Ciri Poros Maritim, Ketika Menko Maritim Urusi Banyak Hal
MNOL, Jakarta – 20 Oktober 2014, di hadapan anggota MPR/DPR RI, Presiden Joko Widodo sebagai presiden terpilih dalam ajang Pilpres 2014 dilantik. Dalam kesempatan itu pula, Jokowi panggilan akrabnya mendengungkan poros maritim dunia yang menjadi visinya ketika kampanye.
Di sana pula ia berjanji tidak akan memunggungi laut dan pidato singkatnya itu ditutup dengan hentakan falsafah luhur yang menjadi motto TNI AL, Jalesveva Jayamahe.
Praktis, gegap gempita seluruh anak bangsa ini dalam menyambut Presiden RI Ketujuh itu membahana di seluruh penjuru negeri. Cita-cita negara maritim yang lama terpendam sejak era Bung Karno kemudian sempat dilanjutkan di era Presiden Gus Dur, kini menggema kembali dalam wujud visi poros maritim dunia.
Beberapa hari kemudian, Presiden Jokowi mengumumkan kabinet kerjanya yang terdapat satu Kementerian Koordinator baru yakni bidang Kemaritiman. Indroyono Soesilo mantan Direktur FAO didaulat menjabat pos strategis tersebut. Tidak sampai setahun, putra dari mantan menteri era Orde Baru, Soesilo Soedarman ini pun diganti oleh Rizal Ramli.
Genap setahun, Rizal Ramli pun diganti oleh Luhut Binsar Pandjaitan yang sebelumnya menempati jabatan sebagai Menko Polhukam. Beberapa bulan memimpin kompartemen ini, Purnawirawan Baret Merah itu banyak membuat terobosan-terobosan untuk memajukan dunia maritim Indonesia.
Salah satunya dengan mengeluarkan Buku Putih Pembangunan Maritim Indonesia yang berisi penjabaran poros maritim dunia beserta lima pilarnya. Tidak hanya itu, Luhut juga kerap ber-statement soal kondisi bangsa dan negara dari berbagai aspek. Hal itu mengingat jiwanya sebagai prajurit sapta marga sejati yang sudah memiliki banyak asam garam dalam pergulatan peran militer di negeri ini.
Baru-baru ini, kunjungannya ke Ketua MUI KH Ma’ruf Amin pun juga menuai kritikan di jagad media sosial. Meskipun Luhut sudah memberikan klarifikasi soal kunjungannya ke Kyai Sepuh itu sebatas silaturahmi dan sama-sama berkomitmen untuk menjaga persatuan, tetap saja ia menjadi bulan-bulanan para pengguna medsos.

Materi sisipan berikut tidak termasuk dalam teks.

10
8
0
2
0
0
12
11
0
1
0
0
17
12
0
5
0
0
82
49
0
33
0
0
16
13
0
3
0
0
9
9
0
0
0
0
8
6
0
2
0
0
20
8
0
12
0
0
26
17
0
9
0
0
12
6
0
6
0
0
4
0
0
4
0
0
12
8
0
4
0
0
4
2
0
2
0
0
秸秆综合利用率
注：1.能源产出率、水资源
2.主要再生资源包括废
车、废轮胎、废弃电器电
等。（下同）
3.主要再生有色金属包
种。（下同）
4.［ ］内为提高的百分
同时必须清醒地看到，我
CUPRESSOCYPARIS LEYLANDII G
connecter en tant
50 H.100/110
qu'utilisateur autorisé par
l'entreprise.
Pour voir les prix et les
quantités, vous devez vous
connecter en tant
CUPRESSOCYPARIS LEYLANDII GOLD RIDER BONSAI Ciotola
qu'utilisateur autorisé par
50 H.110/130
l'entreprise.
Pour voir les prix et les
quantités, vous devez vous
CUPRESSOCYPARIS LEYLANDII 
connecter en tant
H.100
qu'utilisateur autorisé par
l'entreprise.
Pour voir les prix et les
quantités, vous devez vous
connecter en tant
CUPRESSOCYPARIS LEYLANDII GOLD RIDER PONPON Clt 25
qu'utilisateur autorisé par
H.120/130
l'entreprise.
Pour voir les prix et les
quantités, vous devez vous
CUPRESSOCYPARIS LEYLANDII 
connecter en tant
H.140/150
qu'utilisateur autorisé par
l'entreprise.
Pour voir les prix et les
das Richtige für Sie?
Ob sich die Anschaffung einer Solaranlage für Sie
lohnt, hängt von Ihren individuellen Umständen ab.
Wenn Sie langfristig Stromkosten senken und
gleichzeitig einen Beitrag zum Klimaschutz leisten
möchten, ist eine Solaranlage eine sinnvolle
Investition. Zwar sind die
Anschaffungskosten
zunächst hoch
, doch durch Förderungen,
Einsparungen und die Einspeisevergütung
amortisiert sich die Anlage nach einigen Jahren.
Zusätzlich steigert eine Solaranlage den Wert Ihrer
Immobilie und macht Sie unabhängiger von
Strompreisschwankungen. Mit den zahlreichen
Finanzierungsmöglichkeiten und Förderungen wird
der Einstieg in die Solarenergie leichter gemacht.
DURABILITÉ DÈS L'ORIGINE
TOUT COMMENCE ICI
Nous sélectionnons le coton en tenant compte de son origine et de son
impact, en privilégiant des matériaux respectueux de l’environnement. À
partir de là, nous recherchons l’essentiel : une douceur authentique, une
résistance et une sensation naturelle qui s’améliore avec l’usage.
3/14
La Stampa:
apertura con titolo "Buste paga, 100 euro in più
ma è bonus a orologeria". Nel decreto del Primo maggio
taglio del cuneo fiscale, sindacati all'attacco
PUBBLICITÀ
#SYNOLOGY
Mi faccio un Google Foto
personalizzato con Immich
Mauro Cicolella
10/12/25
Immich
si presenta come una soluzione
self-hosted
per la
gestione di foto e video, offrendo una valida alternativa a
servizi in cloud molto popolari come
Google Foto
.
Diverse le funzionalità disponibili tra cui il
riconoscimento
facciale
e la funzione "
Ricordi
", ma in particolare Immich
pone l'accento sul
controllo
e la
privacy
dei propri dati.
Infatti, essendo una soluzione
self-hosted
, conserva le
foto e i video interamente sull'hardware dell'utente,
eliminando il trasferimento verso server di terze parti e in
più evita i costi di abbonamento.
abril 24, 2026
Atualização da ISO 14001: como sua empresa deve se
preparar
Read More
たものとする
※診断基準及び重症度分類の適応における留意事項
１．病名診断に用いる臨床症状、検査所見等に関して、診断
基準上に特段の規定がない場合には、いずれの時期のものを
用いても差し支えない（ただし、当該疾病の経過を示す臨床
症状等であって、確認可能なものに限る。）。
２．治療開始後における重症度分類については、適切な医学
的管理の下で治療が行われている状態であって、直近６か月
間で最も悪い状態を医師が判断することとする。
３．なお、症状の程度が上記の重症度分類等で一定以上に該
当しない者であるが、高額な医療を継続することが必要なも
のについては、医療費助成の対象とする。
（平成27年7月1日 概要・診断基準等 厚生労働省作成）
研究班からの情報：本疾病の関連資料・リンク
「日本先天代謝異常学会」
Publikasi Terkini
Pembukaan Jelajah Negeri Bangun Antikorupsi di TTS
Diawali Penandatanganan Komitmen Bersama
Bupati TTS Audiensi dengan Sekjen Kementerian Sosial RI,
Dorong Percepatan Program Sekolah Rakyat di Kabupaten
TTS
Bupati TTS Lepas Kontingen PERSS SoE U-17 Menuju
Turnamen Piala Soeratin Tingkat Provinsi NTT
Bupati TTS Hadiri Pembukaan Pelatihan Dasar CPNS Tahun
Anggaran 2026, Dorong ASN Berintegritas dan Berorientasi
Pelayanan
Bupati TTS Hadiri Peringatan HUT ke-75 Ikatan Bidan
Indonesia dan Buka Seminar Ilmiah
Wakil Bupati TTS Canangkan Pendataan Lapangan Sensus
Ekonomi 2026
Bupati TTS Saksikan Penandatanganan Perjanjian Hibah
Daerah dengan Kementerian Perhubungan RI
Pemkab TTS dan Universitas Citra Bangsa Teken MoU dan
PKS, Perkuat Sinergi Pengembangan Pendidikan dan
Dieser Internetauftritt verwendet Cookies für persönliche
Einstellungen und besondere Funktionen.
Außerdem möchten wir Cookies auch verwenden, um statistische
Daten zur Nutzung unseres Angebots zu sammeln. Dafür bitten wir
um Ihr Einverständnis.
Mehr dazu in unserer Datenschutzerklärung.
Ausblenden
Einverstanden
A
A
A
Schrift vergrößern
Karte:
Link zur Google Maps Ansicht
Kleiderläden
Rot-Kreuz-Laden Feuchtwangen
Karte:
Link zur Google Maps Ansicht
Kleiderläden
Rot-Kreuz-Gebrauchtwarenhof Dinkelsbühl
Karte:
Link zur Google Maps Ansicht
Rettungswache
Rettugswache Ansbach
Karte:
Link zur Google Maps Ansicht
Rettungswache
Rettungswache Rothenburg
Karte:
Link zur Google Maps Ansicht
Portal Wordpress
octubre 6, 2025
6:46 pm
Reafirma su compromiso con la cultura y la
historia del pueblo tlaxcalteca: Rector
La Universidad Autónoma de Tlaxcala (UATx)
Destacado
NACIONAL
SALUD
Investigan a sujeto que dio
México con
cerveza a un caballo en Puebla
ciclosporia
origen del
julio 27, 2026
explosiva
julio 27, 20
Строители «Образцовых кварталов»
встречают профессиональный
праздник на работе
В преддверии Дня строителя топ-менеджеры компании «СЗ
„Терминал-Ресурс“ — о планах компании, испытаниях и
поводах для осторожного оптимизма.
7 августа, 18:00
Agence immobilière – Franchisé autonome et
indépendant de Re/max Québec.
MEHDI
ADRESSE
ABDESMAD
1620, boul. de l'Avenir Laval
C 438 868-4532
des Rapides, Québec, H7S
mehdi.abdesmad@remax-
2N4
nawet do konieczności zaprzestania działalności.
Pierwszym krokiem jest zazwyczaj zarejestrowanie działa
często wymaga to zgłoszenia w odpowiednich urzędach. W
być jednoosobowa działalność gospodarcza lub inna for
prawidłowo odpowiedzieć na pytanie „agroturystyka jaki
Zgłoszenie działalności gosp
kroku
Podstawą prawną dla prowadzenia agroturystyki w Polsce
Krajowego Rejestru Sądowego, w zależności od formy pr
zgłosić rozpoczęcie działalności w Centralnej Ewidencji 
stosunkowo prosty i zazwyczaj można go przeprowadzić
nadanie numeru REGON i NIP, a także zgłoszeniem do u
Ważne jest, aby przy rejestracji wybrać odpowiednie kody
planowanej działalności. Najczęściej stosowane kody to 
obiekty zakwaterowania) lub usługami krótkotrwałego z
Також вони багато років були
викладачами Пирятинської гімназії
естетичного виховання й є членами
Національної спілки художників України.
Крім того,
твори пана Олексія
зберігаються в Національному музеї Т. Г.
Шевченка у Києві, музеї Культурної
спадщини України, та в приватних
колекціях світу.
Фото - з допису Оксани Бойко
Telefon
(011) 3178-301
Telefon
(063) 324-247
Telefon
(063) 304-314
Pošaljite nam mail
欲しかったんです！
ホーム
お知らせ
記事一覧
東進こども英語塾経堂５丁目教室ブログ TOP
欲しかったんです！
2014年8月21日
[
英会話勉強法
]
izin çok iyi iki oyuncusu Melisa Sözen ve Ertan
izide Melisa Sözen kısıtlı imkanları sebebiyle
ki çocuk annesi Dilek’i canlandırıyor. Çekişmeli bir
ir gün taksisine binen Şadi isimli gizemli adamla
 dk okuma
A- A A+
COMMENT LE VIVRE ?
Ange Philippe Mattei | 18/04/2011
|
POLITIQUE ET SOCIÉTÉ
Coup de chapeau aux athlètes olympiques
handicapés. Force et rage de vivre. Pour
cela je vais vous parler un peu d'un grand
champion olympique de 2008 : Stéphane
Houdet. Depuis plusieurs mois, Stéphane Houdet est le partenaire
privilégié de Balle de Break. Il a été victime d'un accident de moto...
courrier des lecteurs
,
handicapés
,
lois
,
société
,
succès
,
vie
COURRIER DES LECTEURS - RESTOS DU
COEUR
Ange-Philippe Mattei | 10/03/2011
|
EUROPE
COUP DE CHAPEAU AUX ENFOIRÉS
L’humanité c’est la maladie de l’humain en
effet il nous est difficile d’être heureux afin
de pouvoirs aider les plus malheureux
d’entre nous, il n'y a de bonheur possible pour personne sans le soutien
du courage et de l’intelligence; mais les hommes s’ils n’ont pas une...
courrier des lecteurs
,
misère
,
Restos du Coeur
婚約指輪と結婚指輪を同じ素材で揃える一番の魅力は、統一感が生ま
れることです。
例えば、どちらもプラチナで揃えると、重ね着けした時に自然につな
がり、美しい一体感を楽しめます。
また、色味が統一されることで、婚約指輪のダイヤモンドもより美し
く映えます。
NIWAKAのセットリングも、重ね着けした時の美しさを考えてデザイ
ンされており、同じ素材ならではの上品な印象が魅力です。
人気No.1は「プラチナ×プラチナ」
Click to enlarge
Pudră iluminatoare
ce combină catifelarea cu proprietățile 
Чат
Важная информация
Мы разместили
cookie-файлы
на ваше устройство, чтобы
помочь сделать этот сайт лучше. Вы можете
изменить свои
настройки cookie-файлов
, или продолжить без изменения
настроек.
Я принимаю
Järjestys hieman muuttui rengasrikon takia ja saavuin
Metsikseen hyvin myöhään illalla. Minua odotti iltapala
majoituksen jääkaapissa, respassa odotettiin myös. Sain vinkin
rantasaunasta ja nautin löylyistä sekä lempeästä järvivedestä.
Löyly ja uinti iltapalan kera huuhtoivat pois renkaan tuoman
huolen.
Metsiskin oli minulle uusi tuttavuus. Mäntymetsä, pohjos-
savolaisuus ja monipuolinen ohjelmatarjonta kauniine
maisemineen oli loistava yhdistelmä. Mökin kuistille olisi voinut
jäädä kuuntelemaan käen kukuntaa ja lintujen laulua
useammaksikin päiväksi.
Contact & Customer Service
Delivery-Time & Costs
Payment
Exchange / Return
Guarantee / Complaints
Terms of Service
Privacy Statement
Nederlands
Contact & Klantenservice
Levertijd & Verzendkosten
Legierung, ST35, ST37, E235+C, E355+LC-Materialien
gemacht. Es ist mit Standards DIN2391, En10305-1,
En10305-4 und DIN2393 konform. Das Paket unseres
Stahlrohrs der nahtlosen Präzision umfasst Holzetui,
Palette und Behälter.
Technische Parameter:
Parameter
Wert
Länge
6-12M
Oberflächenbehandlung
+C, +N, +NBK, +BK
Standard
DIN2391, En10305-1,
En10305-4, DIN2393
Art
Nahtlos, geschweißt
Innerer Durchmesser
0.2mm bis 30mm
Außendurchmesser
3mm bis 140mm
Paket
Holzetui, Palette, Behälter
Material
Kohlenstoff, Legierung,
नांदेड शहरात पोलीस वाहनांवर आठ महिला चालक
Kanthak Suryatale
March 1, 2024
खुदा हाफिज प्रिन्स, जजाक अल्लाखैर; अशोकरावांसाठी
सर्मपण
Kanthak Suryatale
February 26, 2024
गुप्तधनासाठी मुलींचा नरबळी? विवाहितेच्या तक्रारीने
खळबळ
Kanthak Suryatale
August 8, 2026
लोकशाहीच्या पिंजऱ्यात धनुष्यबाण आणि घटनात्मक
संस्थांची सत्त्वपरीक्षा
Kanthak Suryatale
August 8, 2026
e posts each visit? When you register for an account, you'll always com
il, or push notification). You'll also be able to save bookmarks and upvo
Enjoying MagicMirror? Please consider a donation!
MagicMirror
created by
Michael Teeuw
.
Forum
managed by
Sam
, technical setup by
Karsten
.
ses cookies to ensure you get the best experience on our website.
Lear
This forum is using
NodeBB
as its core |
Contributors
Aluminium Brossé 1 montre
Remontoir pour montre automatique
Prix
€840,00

Pengamat maritim dari The National Maritime Institute, Siswanto Rusdi dalam akun FB-nya menulis “Pak Luhut yang saya hormati. Tugas pokok anda sebetulnya bisa mengalihkan perhatian dari mengurusi urusan lainnya. Teramat banyak persoalan di laut kita yang perlu dibenahi. Jadi, fokuslah di sana. Jangan sibuk dengan urusan lain. Lagi pula, bukankah ada Pak Wiranto yang menggawangi urusan politik, hukum dan keamanan”.
Status FB ini kemudian ramai di-like dan dikomentari oleh pengguna FB lainnya. Di antaranya datang dari Latief Siregar yang menyatakan “Mamak, amboo setuju Menko Maritim mengurusi kasus ini. Bukankah KH Maruf Amin SAMUDERA ilmu pengetahuan”.
Selanjutnya kritikan terhadap Luhut juga datang dari anggota Assosiasi Pemuda Maritim Indonesia (APMI) Pengurus Daerah Semarang, Hendra Wiguna yang menulis “Ini Bukti Indonesia negara ‘poros maritim’. Sehingga banyak hal yang harus diurus oleh Menko Kemaritiman”.
Tentu celotehan-celotehan para penggiat maritim di Indonesia itu mengandung kritikan kepada pimpinan Kementerian Koordinator yang membawahi empat kementerian teknis ini. Bahkan tuduhan Menko Maritim yang seakan-akan melindungi petahana Gubernur DKI Jakarta Basuki Tjajaja Purnama (Ahok) dari kasus penistaan agama juga kerap dilontarkan oleh para penggunan jejaring ini.
Yang pasti, dari kondisi ini semakin memperlihatkan bahwa sosok Luhut merupakan sosok strategis dalam pemerintahan Jokowi –JK. Terlepas dari jabatannya saat ini sebagai Menko Maritim yang merupakan leading sector terwujudnya visi poros maritim dunia, namanya tetap tercatat dalam sejarah pembangunan maritim Indonesia.
Maju terus Kemaritiman Indonesia, Jalesveva Jayamahe!!